Marking notes. Part (a) — 1 mark for identifying allele Y is absent until generation 15; 1 mark for describing the rise after generation 15 with a supporting value (e.g. ≈0.40 at generation 60). Part (b) — 1 mark for attributing the appearance of Y at generation 15 to mutation (with reason); 1 mark for attributing the spread to meiosis (independent assortment / crossing over distributing Y into gametes); 1 mark for attributing the spread to random fertilisation combining those gametes into new zygotes each generation.

Sample response. The statement is partly correct but ultimately wrong. Meiosis and fertilisation are sufficient to explain a great deal of the genetic variation visible within a sexually reproducing population at any single time — including the routine genetic difference between siblings — but they cannot account for all genetic variation in a population, because they only reshuffle and combine alleles that already exist in the gene pool. Meiosis generates genetically different gametes from each parent through independent assortment of homologous chromosomes in metaphase I and crossing over between homologues in prophase I, both of which reshuffle existing maternal and paternal alleles into new combinations on the gametic chromosomes. Fertilisation then fuses one gamete from each parent at random, so a different combination of maternal and paternal alleles ends up in each zygote. These two processes adequately explain, for example, why two siblings can differ genetically with no new mutation in either parent: each parent produced a genetically distinct gamete through meiosis, and a different random pairing of gametes occurred at fertilisation. Mutation, however, is the only process that introduces genuinely new alleles into the gene pool — it changes DNA sequence (e.g. base substitution, insertion, deletion) and therefore produces variation that meiosis and fertilisation are incapable of generating. A worked example is provided by any newly observed allele, such as the human HBB sickle-cell allele: meiosis and fertilisation could never have produced this allele in a population whose ancestors did not carry it; it must have arisen by mutation, after which meiosis and fertilisation distributed it into new combinations across subsequent generations. Therefore the statement is wrong to dismiss mutation as unimportant: meiosis and fertilisation explain the combinations of variation visible in a single generation, but mutation alone explains where the new alleles behind that variation came from and is essential for long-term genetic change in populations.

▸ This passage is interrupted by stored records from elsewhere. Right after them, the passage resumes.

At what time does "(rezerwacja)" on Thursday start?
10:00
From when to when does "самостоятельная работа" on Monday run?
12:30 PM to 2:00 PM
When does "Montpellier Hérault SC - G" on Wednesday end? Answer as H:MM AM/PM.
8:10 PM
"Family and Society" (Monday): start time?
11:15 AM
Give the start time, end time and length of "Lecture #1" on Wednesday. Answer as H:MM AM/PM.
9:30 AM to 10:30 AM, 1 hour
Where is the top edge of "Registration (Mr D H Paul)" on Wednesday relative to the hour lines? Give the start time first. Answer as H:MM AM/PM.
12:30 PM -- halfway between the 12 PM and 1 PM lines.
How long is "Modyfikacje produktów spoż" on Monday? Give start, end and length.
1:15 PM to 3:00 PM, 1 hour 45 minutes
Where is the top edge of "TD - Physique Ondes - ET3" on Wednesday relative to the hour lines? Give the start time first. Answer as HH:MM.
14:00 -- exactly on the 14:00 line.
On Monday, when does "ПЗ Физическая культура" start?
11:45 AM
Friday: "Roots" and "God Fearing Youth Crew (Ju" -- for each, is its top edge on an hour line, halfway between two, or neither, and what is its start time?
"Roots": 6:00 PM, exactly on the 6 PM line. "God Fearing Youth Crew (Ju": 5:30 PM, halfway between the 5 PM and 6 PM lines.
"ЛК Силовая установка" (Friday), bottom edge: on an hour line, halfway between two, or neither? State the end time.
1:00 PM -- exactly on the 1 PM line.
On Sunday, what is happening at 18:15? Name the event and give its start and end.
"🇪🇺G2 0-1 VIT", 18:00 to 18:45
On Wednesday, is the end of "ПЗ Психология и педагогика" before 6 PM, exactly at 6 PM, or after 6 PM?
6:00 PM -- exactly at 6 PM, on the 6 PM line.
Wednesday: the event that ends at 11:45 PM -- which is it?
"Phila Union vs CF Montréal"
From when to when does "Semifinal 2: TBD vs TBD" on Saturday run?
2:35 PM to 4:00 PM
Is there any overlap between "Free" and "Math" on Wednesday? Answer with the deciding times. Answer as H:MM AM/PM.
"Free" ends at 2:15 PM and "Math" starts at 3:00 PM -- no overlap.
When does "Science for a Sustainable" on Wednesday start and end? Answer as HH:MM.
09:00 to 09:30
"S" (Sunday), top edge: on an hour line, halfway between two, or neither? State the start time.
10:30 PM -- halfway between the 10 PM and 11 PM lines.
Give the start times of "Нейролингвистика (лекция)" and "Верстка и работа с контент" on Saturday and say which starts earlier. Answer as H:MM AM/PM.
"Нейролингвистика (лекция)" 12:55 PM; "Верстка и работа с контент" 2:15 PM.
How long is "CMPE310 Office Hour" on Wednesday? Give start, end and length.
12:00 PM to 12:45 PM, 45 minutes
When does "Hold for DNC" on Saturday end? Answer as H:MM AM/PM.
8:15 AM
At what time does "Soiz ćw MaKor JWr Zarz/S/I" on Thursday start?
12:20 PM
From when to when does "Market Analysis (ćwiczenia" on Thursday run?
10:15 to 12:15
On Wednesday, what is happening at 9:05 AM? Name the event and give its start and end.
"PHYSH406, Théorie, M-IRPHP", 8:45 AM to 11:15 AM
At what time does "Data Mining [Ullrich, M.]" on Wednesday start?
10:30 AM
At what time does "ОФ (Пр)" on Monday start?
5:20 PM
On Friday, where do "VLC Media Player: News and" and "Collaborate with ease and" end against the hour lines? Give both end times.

Marking notes. 1 mark — states an overall evaluative judgement (partly correct but wrong overall, or equivalent). 1 mark — names independent assortment and crossing over as the meiotic mechanisms of variation. 1 mark — describes fertilisation as random fusion of gametes producing new allele combinations. 1 mark — applies meiosis + fertilisation correctly to a worked example (e.g. sibling difference) where no new mutation is needed. 1 mark — identifies mutation as the only source of new alleles and explains why meiosis/fertilisation cannot produce new alleles. 1 mark — uses a specific worked example showing mutation is essential (e.g. a named allele that must have originated from mutation, or any equivalent argument about long-term population change). 1 mark — reaches an explicit evaluative judgement that rejects the statement, distinguishing "new combinations" (meiosis + fertilisation) from "new alleles" (mutation), and links mutation to long-term variation / continuity of variation in a population.